This is a really tedious and tl;dr post. Sorry. They've put out a green paper on public health, which you can read here:
I've only skimmed it so far, but the overall message seems deeply confused to me. 3 main points are set out:
1. Reduce health inequalities
2. Use social psychology and behavioural economics to bring about behaviour change
3. Decentralise, decentralise, decentralise
Points 1 & 2 are happening right now. Public health research has been putting considerable emphasis on about reducing health inequalities for a while now, and psychology and health having been moving closer together for some time too: for example, the introduction of the National Centre for Social Marketing.

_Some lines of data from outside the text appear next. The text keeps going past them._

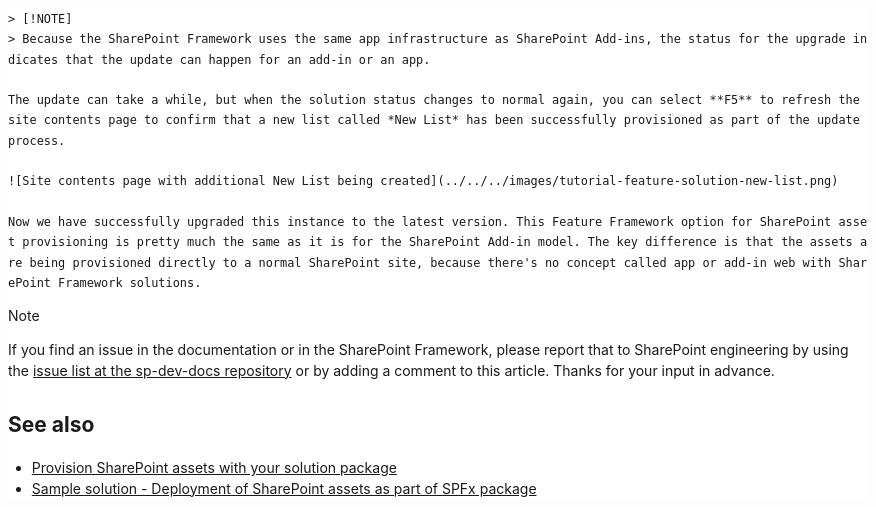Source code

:     > [!NOTE]
    > Because the SharePoint Framework uses the same app infrastructure as SharePoint Add-ins, the status for the upgrade indicates that the update can happen for an add-in or an app.

    The update can take a while, but when the solution status changes to normal again, you can select **F5** to refresh the site contents page to confirm that a new list called *New List* has been successfully provisioned as part of the update process.

    ![Site contents page with additional New List being created](../../../images/tutorial-feature-solution-new-list.png)

    Now we have successfully upgraded this instance to the latest version. This Feature Framework option for SharePoint asset provisioning is pretty much the same as it is for the SharePoint Add-in model. The key difference is that the assets are being provisioned directly to a normal SharePoint site, because there's no concept called app or add-in web with SharePoint Framework solutions.

> [!NOTE]
> If you find an issue in the documentation or in the SharePoint Framework, please report that to SharePoint engineering by using the [issue list at the sp-dev-docs repository](https://github.com/SharePoint/sp-dev-docs/issues) or by adding a comment to this article. Thanks for your input in advance.

## See also

* [Provision SharePoint assets with your solution package](../../toolchain/provision-sharepoint-assets.md)
* [Sample solution - Deployment of SharePoint assets as part of SPFx package](https://github.com/SharePoint/sp-dev-fx-webparts/tree/master/samples/react-feature-framework)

So these are not innovations; what's interesting is that they aren't even right-wing ideas. Reducing health inequalities isn't about making service worse for the better-off: it's about bringing up the bottom rung of the ladder, which costs money however you look at it. The use of psychology and behavioural economics is a deeply centralised idea; and the way that these ideas have to be effectively put into practice involve standard-operating procedures, audits, health economic evaluations, etc. This can be great, but it requires hell of bureaucracy.
So I'm baffled as to how this fits in with the focus on decentralisation. 'Freedom to innovate locally?' This sounds like a recipe for bad research. Again, this is happening now: GP practices and hospitals are able to apply for and conduct research on their own terms. This is often badly managed, badly reported, and not disseminated outside the people doing the work. Reducing inequalities and implementing standard practice has to be centrally co-ordinated.
In short: their approach seems to be to shoehorn a positively red approach to health into a blue framework. like getting a pig and forcing it really hard through a wire-mesh fence.
Anyone want to help me out here? Am I missing some subtle aspect of Conservative party policy/philosophy that somehow makes this sensible?